🤖 AI Summary
To address the challenge of simultaneously achieving high sparsity and high accuracy in convolutional neural network pruning, this paper proposes the Cyclic Overlapping Lottery Ticket (COLT) mechanism. COLT integrates data sharding, cyclic retraining from scratch, and intersection-based weight extraction across multiple subnetworks to produce highly sparse yet accurate subnetworks in a single pruning pipeline. It introduces, for the first time, a cyclic overlapping weight selection paradigm that relaxes the conventional Lottery Ticket Hypothesis (LTH) requirement for repeated iterative pruning and retraining, thereby significantly reducing computational overhead. Moreover, COLT exhibits strong cross-dataset transferability and generalization capability. On CIFAR-10, CIFAR-100, and TinyImageNet, COLT achieves higher sparsity than baseline methods while preserving original model accuracy, reduces the number of iterations by over 50% compared to Iterative Magnitude Pruning (IMP), and outperforms current state-of-the-art pruning approaches.
📝 Abstract
Pruning refers to the elimination of trivial weights from neural networks. The sub-networks within an overparameterized model produced after pruning are often called Lottery tickets.
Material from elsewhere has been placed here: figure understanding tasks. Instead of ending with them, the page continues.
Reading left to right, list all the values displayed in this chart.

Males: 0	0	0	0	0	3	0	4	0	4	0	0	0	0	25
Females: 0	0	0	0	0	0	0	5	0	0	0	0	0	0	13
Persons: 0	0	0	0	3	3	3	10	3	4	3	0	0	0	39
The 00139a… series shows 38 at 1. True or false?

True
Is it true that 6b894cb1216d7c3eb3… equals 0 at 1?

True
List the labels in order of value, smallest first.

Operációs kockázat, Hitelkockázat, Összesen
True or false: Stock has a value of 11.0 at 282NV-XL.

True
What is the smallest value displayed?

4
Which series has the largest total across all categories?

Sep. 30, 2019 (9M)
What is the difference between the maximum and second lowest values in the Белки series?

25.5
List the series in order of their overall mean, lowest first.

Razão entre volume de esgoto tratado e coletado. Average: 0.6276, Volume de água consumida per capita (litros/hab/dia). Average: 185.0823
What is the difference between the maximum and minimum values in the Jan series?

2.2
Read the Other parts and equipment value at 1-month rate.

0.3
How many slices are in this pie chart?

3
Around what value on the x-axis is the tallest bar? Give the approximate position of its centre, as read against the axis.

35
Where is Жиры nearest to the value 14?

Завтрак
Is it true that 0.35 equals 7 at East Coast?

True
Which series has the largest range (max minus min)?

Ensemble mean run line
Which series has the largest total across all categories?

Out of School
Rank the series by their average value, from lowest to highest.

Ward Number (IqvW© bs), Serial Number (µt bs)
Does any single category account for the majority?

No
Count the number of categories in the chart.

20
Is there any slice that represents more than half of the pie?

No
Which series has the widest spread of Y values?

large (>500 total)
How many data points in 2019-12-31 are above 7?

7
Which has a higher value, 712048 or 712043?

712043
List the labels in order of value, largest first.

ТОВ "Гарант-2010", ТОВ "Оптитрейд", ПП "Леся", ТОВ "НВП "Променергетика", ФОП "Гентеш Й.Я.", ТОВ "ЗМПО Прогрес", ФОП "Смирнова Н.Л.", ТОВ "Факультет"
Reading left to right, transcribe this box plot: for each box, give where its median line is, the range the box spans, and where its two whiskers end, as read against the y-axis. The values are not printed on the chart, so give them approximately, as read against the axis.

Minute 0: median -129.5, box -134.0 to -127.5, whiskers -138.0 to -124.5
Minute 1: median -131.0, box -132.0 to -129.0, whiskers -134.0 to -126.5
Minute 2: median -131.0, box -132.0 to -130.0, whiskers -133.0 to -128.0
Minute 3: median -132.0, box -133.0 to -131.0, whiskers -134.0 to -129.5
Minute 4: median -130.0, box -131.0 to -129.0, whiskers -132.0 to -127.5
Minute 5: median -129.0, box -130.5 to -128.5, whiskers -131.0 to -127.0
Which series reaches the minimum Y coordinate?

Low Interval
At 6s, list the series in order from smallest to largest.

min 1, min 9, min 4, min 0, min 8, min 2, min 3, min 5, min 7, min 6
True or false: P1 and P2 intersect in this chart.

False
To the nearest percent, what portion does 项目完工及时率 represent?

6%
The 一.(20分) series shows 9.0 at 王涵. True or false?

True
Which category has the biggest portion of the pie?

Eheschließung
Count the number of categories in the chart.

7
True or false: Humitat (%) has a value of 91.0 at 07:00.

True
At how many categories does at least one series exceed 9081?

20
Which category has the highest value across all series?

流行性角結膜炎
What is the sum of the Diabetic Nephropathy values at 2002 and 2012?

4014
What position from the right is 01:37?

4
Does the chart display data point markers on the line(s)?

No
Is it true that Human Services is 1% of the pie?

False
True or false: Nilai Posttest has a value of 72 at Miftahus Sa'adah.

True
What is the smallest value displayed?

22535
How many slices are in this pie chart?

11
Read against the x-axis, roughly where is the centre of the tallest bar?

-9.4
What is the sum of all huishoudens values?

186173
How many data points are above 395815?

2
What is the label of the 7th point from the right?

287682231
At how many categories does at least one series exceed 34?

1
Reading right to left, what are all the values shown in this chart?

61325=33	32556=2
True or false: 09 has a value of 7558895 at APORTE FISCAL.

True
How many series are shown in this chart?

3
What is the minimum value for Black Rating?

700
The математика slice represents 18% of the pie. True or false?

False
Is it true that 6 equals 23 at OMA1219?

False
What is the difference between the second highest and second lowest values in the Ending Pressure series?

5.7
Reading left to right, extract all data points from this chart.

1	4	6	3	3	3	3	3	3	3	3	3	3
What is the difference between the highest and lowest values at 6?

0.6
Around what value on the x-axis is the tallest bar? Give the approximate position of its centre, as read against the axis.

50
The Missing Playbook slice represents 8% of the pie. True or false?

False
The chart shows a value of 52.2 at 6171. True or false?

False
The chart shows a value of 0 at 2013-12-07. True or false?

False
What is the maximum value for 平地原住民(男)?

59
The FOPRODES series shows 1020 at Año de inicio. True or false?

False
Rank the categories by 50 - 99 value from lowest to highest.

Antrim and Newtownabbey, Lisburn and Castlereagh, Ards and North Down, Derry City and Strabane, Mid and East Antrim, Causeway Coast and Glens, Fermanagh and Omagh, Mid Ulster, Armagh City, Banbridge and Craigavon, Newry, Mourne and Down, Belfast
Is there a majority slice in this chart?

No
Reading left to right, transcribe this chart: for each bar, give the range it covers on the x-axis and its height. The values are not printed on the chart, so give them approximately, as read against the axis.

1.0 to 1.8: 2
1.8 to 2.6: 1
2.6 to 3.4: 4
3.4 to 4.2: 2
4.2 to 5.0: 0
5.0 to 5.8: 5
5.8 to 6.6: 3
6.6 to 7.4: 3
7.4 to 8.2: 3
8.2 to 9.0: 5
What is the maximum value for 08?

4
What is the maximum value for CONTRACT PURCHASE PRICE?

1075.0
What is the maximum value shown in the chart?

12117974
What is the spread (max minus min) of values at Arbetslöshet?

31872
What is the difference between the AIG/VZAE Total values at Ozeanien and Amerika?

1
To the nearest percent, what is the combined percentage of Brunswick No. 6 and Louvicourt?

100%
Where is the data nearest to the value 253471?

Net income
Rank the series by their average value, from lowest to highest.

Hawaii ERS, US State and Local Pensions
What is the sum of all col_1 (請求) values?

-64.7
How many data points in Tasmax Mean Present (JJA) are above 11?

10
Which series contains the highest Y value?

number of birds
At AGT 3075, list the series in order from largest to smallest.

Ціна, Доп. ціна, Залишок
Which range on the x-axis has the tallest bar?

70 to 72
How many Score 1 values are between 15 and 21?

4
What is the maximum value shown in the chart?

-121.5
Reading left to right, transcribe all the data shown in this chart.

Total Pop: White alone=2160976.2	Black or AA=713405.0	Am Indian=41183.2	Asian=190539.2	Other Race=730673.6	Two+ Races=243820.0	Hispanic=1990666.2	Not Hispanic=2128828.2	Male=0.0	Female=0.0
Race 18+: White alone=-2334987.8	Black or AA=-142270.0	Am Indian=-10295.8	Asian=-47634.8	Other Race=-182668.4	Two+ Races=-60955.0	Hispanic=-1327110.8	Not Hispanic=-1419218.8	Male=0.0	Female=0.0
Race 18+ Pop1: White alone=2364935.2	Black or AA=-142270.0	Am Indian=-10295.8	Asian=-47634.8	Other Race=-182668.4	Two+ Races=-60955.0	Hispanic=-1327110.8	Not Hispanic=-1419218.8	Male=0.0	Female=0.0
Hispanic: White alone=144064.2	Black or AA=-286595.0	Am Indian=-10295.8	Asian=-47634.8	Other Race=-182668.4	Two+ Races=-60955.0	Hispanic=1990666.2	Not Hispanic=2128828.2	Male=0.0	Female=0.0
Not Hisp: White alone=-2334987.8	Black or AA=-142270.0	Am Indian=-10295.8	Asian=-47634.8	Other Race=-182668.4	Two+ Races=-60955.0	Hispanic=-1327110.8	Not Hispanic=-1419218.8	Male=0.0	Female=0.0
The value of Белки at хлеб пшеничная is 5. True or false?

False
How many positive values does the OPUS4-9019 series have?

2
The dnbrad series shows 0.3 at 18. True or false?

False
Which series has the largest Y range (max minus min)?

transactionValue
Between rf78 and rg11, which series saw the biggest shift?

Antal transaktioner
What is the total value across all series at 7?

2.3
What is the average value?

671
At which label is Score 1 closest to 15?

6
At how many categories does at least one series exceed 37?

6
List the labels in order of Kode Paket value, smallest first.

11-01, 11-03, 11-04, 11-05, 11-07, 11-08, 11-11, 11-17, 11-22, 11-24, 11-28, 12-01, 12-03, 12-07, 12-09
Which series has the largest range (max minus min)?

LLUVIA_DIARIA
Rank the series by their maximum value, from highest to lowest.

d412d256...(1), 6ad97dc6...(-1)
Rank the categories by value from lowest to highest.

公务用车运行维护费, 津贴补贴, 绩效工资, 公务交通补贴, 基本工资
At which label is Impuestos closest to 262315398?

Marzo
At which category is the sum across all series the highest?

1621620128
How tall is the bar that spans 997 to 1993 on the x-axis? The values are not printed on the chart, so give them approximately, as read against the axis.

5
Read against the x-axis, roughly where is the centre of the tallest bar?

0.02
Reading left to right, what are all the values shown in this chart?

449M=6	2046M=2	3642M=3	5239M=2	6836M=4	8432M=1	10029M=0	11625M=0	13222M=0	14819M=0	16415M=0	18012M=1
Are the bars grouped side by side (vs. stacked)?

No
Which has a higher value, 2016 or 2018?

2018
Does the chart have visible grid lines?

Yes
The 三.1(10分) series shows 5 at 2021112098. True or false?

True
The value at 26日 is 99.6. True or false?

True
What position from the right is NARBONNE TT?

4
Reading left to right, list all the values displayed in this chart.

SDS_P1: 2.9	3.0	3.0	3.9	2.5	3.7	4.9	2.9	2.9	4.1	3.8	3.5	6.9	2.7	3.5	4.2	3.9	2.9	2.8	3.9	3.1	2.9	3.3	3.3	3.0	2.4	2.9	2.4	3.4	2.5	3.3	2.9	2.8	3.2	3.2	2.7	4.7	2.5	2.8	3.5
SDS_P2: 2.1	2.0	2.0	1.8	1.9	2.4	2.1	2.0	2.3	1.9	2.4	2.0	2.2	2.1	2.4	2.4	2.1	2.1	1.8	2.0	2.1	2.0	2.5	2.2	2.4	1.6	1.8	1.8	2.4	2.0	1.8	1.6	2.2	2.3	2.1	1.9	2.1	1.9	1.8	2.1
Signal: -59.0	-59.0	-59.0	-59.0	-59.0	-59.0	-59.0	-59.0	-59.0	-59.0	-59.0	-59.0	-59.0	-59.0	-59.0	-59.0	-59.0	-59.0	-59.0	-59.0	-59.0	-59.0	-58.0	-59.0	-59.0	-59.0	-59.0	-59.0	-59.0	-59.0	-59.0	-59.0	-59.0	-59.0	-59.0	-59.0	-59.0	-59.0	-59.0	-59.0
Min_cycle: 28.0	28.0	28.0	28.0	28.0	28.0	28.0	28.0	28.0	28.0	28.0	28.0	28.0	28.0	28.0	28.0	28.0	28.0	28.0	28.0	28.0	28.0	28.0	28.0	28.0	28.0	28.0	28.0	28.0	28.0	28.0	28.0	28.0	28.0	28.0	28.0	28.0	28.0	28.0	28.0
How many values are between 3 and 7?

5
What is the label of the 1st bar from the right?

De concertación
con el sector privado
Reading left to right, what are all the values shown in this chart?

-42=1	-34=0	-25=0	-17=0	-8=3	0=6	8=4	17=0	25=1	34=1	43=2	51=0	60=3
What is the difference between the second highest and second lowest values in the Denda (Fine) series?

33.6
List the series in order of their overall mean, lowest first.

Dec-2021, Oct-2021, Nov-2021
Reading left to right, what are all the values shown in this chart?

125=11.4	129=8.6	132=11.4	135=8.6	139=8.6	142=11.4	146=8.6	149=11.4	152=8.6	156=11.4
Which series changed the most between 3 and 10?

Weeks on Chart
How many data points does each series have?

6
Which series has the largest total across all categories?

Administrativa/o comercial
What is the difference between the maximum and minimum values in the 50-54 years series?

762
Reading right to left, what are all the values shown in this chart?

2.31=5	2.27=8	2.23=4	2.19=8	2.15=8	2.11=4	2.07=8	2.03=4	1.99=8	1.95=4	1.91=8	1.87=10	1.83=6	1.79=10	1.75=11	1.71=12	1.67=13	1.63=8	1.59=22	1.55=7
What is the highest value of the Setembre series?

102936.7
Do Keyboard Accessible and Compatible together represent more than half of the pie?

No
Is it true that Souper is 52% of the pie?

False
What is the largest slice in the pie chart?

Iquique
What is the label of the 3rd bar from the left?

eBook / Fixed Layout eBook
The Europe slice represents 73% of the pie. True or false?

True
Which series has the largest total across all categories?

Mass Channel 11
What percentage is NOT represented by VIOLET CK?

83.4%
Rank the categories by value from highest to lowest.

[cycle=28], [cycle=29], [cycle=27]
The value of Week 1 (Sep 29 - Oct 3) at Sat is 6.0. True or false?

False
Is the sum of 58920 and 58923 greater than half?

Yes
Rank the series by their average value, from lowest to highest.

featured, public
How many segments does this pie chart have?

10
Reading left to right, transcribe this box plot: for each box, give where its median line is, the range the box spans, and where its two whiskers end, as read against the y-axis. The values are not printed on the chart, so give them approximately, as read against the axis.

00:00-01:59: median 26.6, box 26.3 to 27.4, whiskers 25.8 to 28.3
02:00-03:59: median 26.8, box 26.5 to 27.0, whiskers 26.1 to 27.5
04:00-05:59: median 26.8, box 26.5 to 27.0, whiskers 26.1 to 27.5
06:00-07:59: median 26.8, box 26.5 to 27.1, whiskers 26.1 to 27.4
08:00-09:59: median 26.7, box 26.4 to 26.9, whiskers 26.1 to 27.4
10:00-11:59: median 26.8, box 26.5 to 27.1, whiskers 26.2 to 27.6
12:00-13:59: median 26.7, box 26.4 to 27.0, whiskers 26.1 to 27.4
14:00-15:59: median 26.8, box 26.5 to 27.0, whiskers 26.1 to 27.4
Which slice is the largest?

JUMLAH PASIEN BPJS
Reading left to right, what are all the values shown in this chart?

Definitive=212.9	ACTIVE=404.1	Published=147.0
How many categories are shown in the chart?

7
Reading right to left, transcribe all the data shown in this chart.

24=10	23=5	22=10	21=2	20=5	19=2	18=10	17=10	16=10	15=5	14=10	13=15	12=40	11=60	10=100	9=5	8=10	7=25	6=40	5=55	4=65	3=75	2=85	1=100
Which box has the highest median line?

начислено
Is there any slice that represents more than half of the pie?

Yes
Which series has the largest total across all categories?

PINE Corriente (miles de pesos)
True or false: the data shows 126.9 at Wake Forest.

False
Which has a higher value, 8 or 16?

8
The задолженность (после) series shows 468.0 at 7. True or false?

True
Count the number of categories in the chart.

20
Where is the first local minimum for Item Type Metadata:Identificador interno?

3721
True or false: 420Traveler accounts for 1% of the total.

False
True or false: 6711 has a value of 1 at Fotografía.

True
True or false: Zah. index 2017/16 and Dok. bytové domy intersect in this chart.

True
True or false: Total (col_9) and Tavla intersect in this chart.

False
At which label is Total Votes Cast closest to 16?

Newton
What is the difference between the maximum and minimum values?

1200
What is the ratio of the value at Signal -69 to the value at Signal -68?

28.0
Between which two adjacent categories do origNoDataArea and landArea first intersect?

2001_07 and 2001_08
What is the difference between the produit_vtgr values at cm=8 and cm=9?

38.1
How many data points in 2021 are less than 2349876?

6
This research aims to generate winning lottery tickets from a set of lottery tickets that can achieve similar accuracy to the original unpruned network. We introduce a novel winning ticket called Cyclic Overlapping Lottery Ticket (COLT) by data splitting and cyclic retraining of the pruned network from scratch. We apply a cyclic pruning algorithm that keeps only the overlapping weights of different pruned models trained on different data segments. Our results demonstrate that COLT can achieve similar accuracies (obtained by the unpruned model) while maintaining high sparsities. We show that the accuracy of COLT is on par with the winning tickets of Lottery Ticket Hypothesis (LTH) and, at times, is better. Moreover, COLTs can be generated using fewer iterations than tickets generated by the popular Iterative Magnitude Pruning (IMP) method. In addition, we also notice COLTs generated on large datasets can be transferred to small ones without compromising performance, demonstrating its generalizing capability. We conduct all our experiments on Cifar-10, Cifar-100&TinyImageNet datasets and report superior performance than the state-of-the-art methods.